++++ Reading passage

Rhum Barbancourt is rum produced from pure sugar cane juice and bottled in Haiti by Société du Rhum Barbancourt. The distillery is one of Haiti's oldest institutions, and its rum is the country's most famous export, widely regarded as among the finest rums in the world for over 150 years.

==Company history==

The family business began on March 18, 1862, producing rum directly from sugar cane juice. Dupré Barbancourt, from the cognac-producing region of Charente founded the distillery in 1862. After learning how to make rum in December of that year, he soon began selling it for HTG 1.50 (USD $0.30) per gallon.

When Dupré Barbancourt died, the distillery passed to his wife Nathalie Gardère who managed it with the help of her nephew Paul Gardère. When she died, Paul then directed the company until his death in 1946, when his son Jean Gardère took up the baton, furthering the family tradition until 1990. When Jean passed, Thierry Gardère took over, becoming the fourth generation of the Gardère family to lead the company. Upon the death of Thierry Gardère on March 1, 2017, Delphine Nathalie Gardère succeeded her father as CEO of Barbancourt.

++++++++

§ **Directions**
A: In the Rhum Barbancourt text, who became CEO after Thierry Gardère died in 2017?
B: Continue the text on Rhum Barbancourt from its last sentence.

++++ Listed records

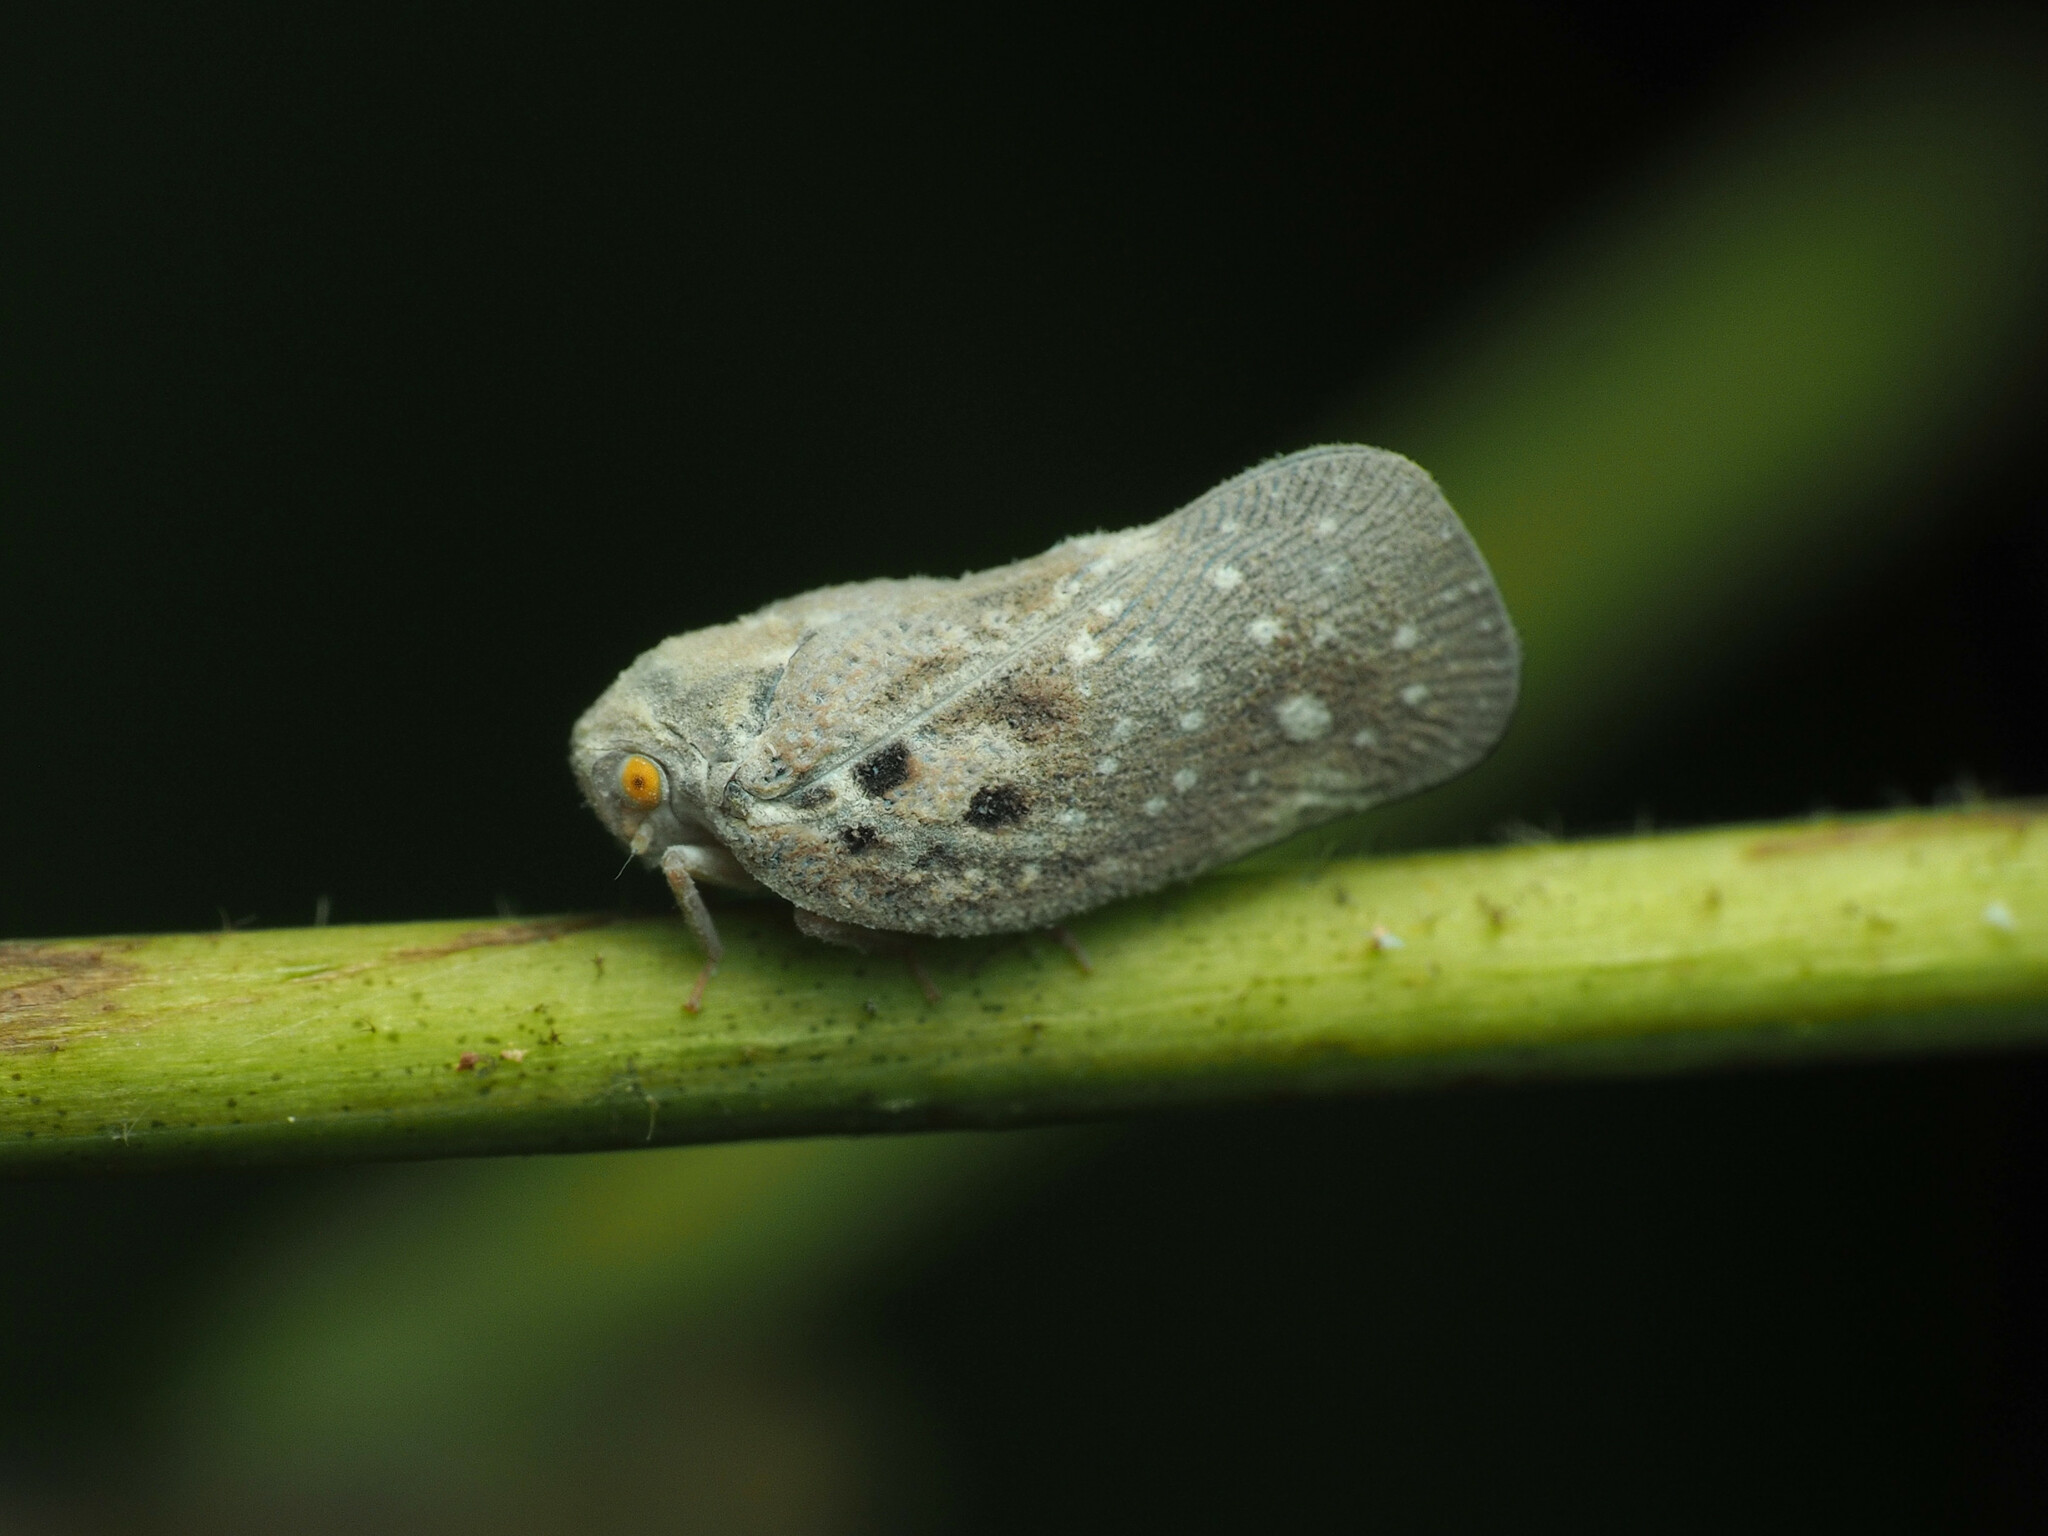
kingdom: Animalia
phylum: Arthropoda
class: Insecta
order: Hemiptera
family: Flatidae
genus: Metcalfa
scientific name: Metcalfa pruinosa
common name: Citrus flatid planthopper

++++++++
++++ Listed records

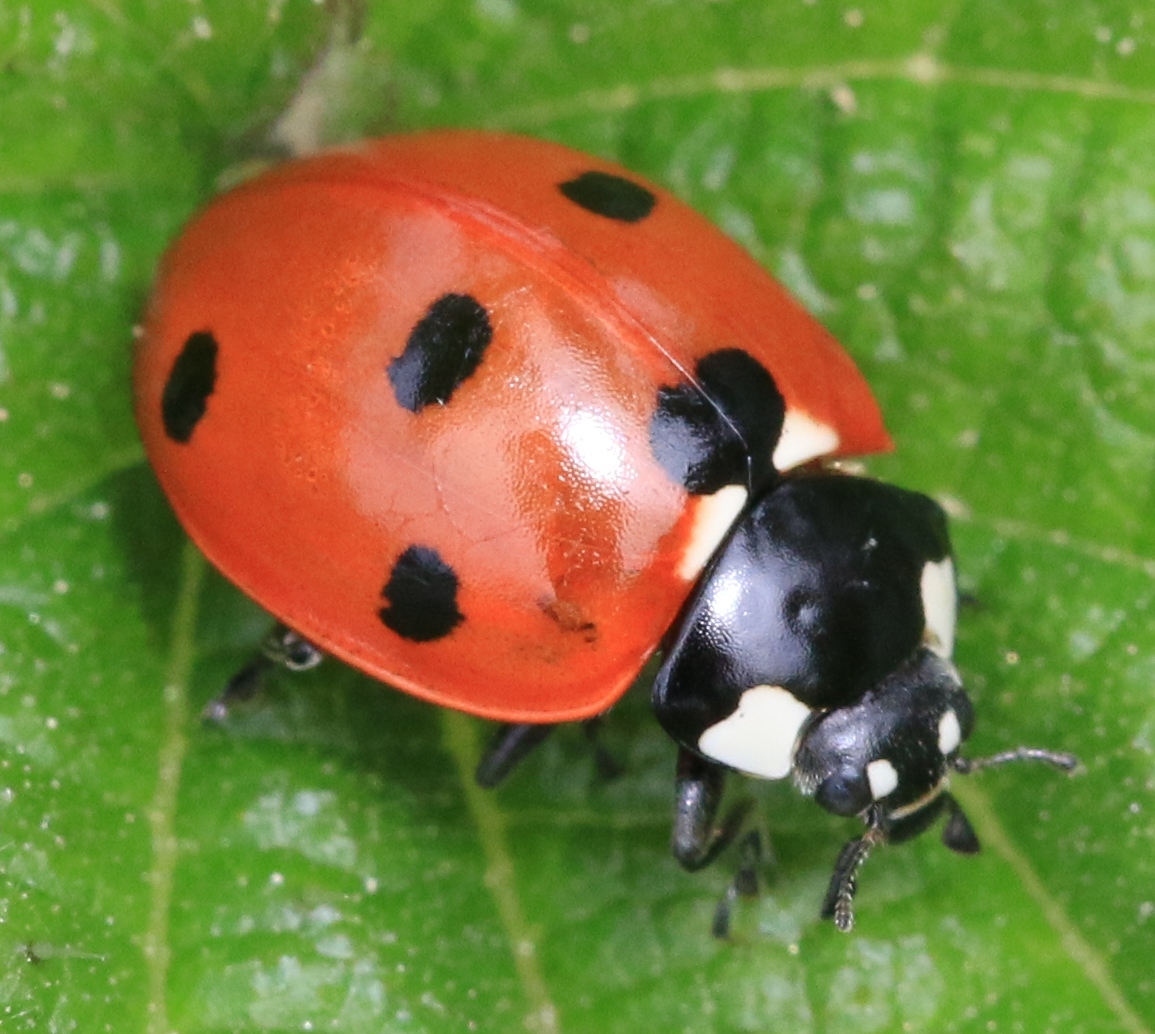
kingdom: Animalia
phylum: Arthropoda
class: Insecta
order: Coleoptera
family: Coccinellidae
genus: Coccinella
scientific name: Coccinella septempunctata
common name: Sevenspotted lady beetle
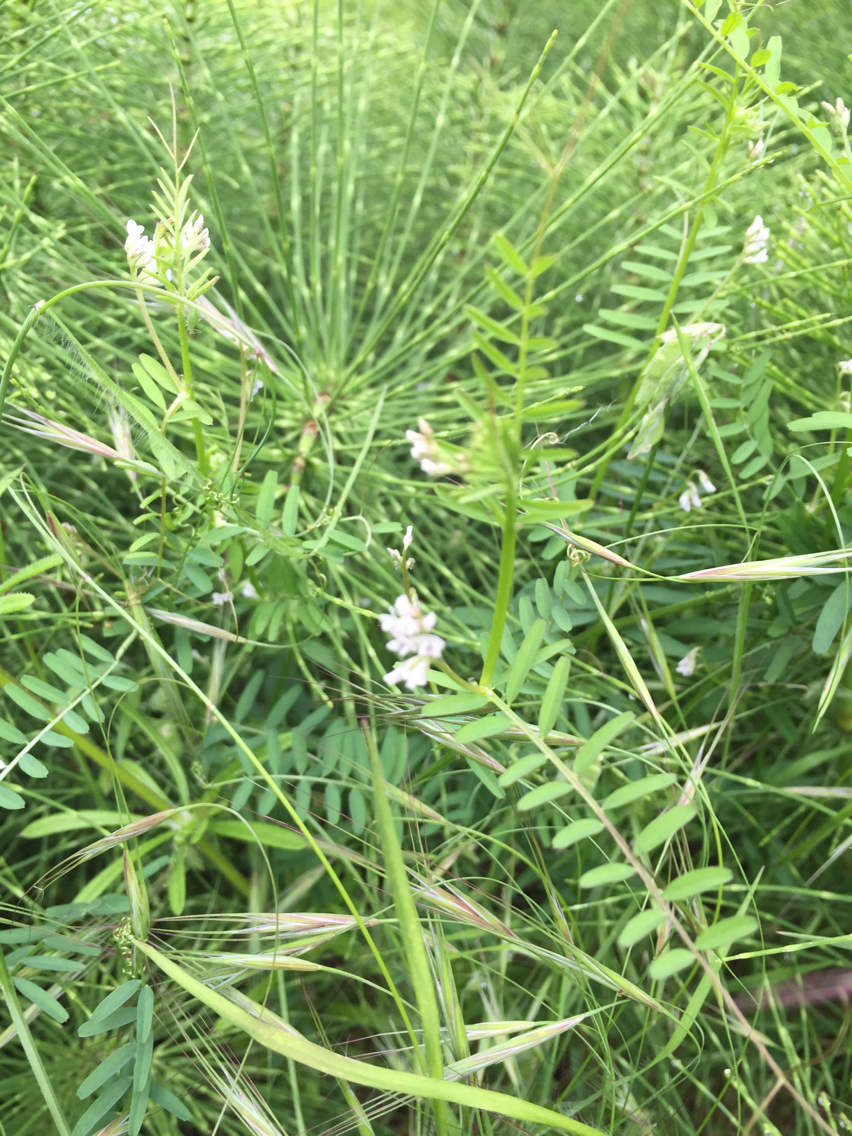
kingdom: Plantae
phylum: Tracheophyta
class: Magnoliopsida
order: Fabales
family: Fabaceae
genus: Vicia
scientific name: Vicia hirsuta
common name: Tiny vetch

++++++++
++++ Listed records

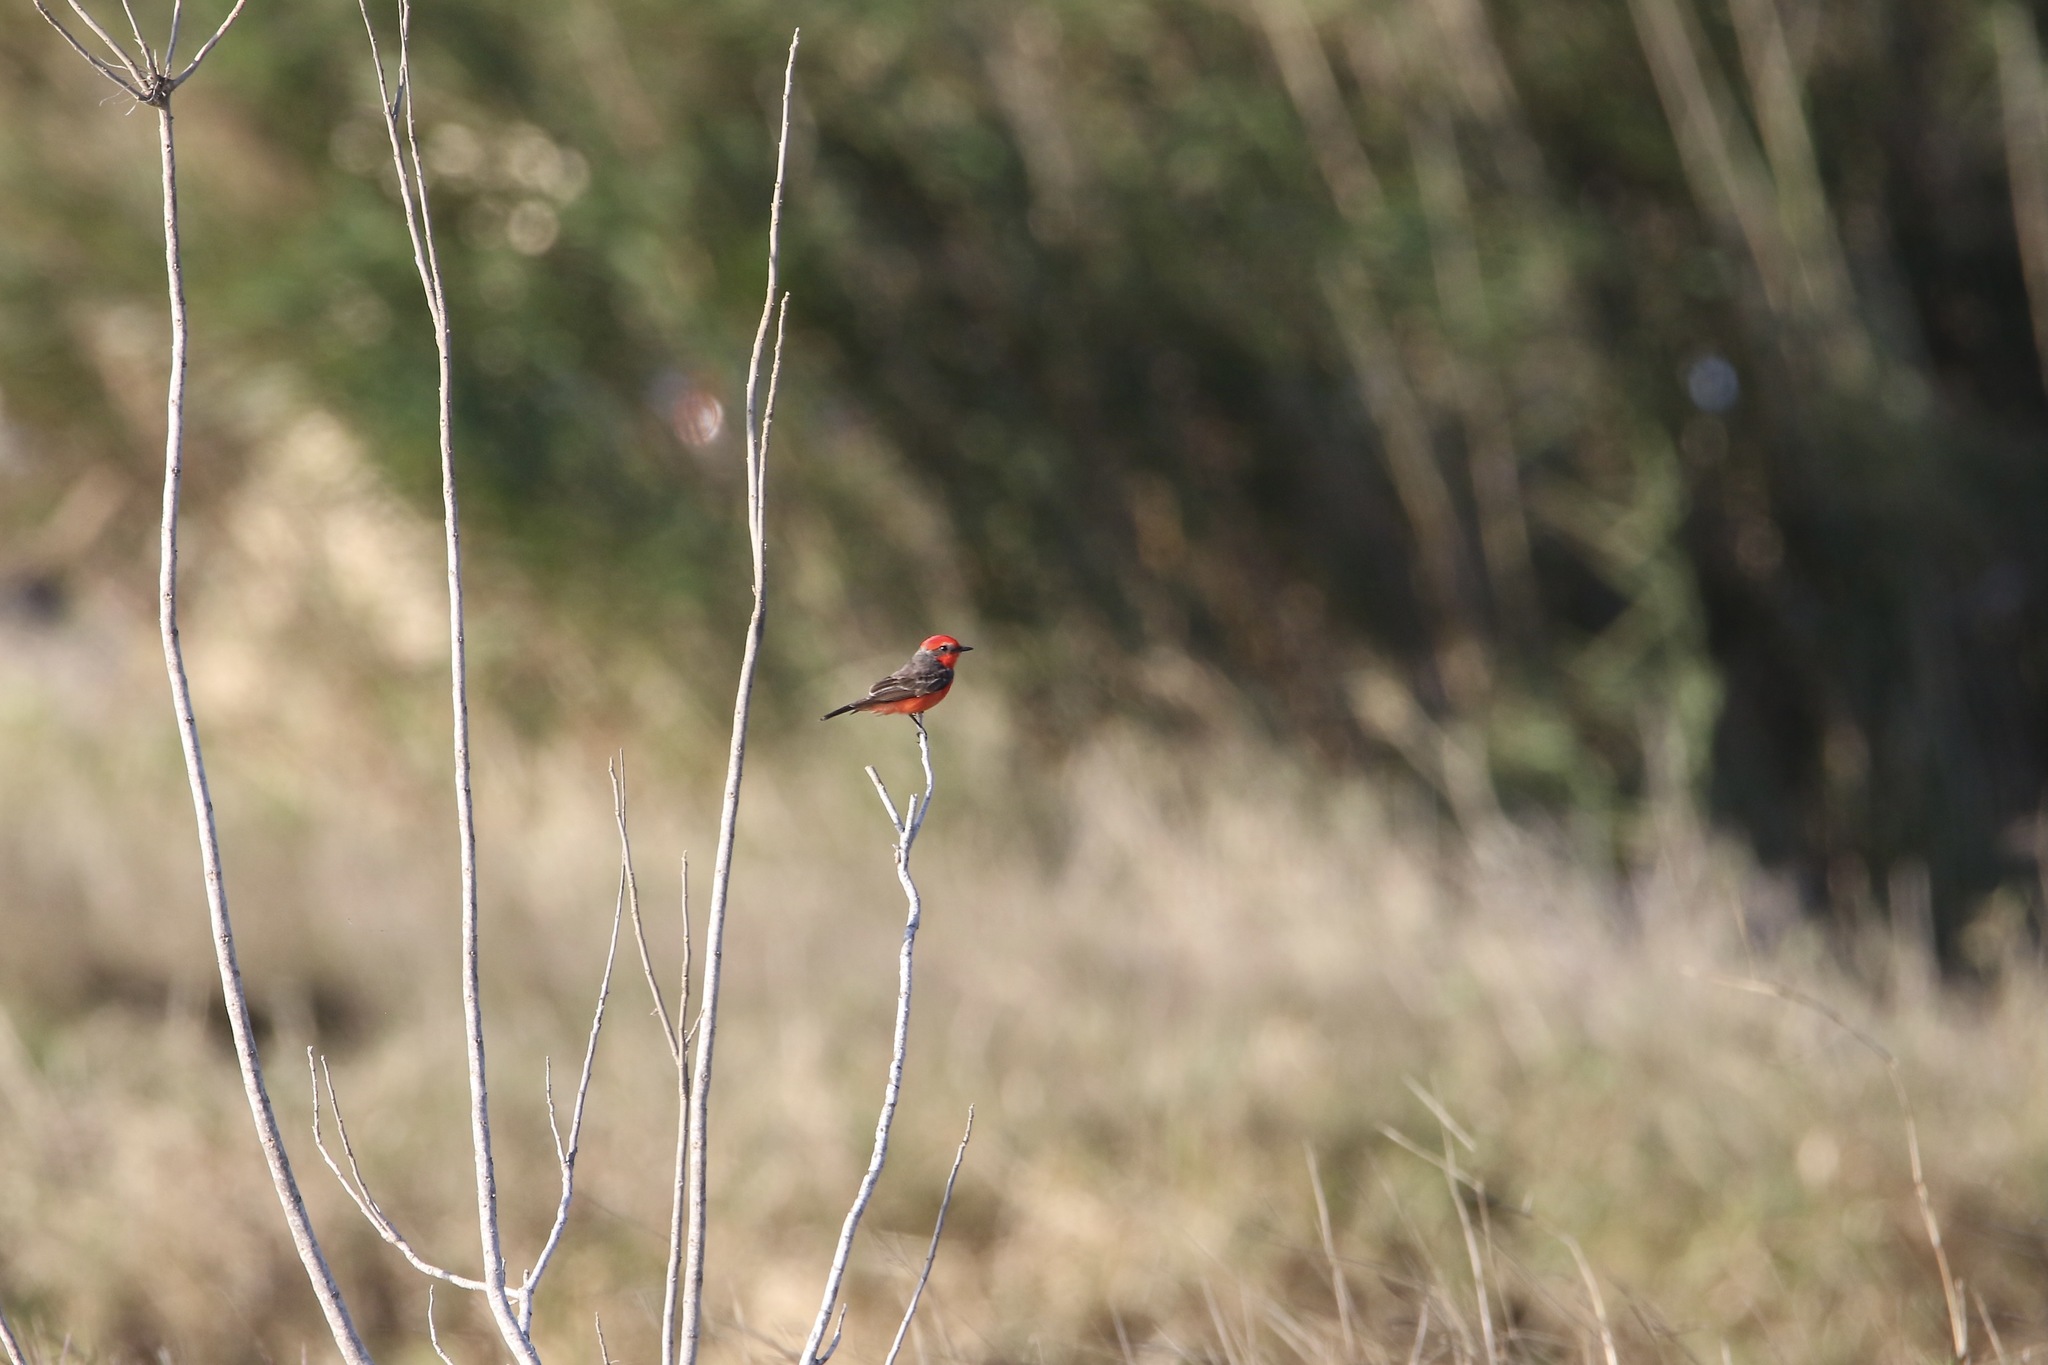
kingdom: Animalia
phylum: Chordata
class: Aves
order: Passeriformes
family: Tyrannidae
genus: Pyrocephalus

++++++++

§ **Outputs in order**
A: Delphine Nathalie Gardère, his daughter.

B:
During the 2010 Haitian earthquake, two workers died, about 86 lost their houses, many aging barrels were destroyed, halting the rum production, and rum supply and prices were affected. By May 2010 however, production had already resumed.

In November 2020, Delphine Nathalie Gardère announced that she now owned 100% of the shares of Société du Rhum Barbancourt through a Leverage Buy-Out of all the other Gardère family members.

==Expansion and operations==

In 1949, the company relocated to the heart of the sugar cane fields of the Domaine Barbancourt in the plaine du Cul-de-Sac region. By 1952, the successful company ramped up production, transforming itself from what once was a cottage industry into a major producer of high-quality rum. The rum is double distilled, using a process similar to that used to produce cognac.

Barbancourt is made directly from sugar cane juice rather than the sugar cane by-product molasses. This is similar to the rhum agricole of Martinique, which is strictly controlled by law. Fermenting fresh sugar cane juice provides a more flavorful product.

Barbancourt's products are highly regarded and have won many world competitions with excellent reviews from rum connoisseurs. The Réserve du Domaine / Estate Reserve is aged 15 years. Other popular products include the 5 Star Réserve Spéciale aged for eight years, the 3 Star Rhum aged four years, and a clear, white rhum, all made from fresh sugar cane juice.

Barbancourt's rums are marketed in 20 countries, namely the Caribbean, Europe, the United States, Canada, France, and Italy. Barbancourt is Haiti's best-known export.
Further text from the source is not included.